The Last Classroom Before 

This needs another before... because last week's after connects with this week's before
This room used to be the nursery. It is really small, and we weren't sure how to use this space. We have a whole lot of storage space, so we really weren't sure what this room would be. Now we know...
The during and after pictures

We opted to take the wood paneling off, like we did in the other room

 Oh look! They put wood paneling over a window, so this room actually has two windows not one. In a basement where light is extra important, we were excited (and perplexed) to find this. 

The burnt out light bulbs in the drywall we were not so excited to find. (We also found bricks in the drop ceiling, and in the plaster ceiling. We are so lucky no one got hurt).

 This is what we discovered about our "finished room". It was originally part of our unfinished room. We opted to take out the dry wall, and turn it into one large room. That way the room has more flexibility. We can use it as cafe overflow. We can use it for large classes. We can also get a temporary partition and split it into 2 classes (which makes more sense than drywall)


The current end product of those rooms. The ceiling needs to come down (it's sagging, and only a matter of time until it falls, and the electrician needs to do some serious rewiring in here) and the walls had to be patched, so they still need to be painted. Even with all of that, it still looks so much better! We're hoping that our group this week can finish this room up! 

The cafe ceilings before. Part had a drop ceiling over plaster, and the plaster had already begun to fall down in the back. The safe option was that it all needed to come down. A very messy project.

The cafe ceilings now. The electrician was able to move our light switches to a spot that makes more sense, and install light boxes for 3 ceiling fans and some fluorescent lights. We need to put up some mold resistant drywall, and then the ceilings will be done. In the mean time, we have this industrial look. 

Our new light switches up to fire code. He also installed them so we can run the fans without the lights, which will help if the basement gets wet this winter/spring. 

During demolition

The students also worked on our office room at the house (as well as some other small projects)
The Before of the office room
 during painting 


    This was a great week!
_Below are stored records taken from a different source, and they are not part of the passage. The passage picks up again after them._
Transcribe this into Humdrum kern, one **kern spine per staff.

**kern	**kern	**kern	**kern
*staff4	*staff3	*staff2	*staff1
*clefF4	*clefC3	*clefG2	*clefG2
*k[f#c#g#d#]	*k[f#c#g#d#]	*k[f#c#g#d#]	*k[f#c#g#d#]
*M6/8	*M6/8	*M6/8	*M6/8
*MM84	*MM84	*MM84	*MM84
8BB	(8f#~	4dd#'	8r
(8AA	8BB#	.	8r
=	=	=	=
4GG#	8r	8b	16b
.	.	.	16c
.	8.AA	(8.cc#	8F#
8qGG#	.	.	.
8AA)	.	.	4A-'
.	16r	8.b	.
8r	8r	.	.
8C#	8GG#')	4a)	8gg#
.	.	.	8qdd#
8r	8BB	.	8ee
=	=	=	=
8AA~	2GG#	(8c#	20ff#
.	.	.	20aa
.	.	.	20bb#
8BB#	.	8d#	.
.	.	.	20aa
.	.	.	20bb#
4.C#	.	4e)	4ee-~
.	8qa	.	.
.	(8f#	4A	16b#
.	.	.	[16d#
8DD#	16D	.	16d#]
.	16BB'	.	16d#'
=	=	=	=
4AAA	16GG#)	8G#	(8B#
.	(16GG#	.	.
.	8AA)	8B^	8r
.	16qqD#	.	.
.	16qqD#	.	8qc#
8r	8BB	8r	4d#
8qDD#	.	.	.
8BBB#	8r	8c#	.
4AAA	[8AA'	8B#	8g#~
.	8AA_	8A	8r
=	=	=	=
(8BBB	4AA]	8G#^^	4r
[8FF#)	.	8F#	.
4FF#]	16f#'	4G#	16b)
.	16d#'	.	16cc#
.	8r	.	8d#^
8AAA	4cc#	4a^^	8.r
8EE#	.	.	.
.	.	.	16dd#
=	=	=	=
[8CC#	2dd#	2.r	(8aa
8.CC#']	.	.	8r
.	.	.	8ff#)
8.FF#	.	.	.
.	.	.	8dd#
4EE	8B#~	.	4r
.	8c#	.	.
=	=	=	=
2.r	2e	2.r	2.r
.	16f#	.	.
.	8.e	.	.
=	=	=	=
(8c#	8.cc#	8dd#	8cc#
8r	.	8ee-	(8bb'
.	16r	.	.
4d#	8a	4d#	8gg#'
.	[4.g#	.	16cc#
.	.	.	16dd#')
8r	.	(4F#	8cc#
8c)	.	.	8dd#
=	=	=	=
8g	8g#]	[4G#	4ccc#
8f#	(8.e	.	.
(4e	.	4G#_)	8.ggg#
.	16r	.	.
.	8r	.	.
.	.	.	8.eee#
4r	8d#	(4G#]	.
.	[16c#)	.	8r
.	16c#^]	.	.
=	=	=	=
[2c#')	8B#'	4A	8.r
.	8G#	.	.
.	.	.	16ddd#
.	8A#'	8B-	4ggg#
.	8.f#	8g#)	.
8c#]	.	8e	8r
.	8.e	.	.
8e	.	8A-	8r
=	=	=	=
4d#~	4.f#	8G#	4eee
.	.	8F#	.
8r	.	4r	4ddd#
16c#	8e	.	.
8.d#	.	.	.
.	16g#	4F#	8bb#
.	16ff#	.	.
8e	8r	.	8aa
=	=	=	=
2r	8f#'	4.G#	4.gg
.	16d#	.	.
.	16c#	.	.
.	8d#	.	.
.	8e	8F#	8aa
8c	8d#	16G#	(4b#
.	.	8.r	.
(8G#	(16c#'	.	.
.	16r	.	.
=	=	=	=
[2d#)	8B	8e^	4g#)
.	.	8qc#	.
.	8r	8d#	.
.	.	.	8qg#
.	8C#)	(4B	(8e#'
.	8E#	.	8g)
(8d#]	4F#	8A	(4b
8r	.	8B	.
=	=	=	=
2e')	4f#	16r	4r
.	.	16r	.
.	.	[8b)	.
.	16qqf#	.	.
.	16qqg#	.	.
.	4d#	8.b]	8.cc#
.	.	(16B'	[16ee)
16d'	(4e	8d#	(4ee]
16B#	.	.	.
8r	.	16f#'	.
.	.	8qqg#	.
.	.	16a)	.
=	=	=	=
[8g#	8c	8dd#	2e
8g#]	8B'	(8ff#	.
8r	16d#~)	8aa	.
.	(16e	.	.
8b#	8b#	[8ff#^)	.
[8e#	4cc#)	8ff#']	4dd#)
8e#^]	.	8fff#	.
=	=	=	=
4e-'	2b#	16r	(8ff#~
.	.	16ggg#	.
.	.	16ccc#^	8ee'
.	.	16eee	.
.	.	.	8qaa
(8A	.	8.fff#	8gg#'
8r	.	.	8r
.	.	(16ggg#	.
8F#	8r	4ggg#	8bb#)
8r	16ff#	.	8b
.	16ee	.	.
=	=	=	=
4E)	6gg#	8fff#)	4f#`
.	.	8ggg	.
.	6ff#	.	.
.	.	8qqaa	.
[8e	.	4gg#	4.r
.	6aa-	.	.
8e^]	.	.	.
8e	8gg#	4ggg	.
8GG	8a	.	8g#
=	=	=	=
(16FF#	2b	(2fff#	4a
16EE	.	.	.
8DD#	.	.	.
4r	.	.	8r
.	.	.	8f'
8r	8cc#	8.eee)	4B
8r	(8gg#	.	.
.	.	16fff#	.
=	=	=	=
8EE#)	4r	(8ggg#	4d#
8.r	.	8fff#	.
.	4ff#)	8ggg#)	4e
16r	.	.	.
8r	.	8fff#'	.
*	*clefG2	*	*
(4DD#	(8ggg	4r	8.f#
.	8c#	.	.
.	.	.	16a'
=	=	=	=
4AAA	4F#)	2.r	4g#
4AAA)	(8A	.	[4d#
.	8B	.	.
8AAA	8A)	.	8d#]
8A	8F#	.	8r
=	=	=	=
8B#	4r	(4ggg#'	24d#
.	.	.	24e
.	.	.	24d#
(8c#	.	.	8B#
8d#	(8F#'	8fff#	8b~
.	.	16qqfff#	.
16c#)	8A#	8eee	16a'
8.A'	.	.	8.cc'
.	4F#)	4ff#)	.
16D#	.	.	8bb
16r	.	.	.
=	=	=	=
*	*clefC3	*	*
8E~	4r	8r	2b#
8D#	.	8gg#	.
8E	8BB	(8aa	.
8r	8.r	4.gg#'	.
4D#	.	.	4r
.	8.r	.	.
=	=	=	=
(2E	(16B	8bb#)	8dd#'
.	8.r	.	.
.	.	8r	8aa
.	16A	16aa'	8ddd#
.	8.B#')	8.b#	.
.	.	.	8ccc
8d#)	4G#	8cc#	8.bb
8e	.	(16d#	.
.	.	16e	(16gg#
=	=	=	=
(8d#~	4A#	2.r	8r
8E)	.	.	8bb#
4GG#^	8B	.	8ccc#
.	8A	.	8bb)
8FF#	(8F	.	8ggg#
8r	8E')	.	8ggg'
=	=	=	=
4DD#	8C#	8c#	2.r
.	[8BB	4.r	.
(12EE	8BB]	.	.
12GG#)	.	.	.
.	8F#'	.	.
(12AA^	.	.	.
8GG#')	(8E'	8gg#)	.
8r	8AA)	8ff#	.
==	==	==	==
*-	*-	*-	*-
I was so excited to meet these students, and about what God is doing in their lives. The other night, as they were over at the house for showers, the kids would just stop and carry on conversations with us. We talked about all sorts of topics, and it was great to see their minds working as they continue to work out their faith. We're continuing to work out our faith too, and we are grateful we got to share a part of this journey with these new friends.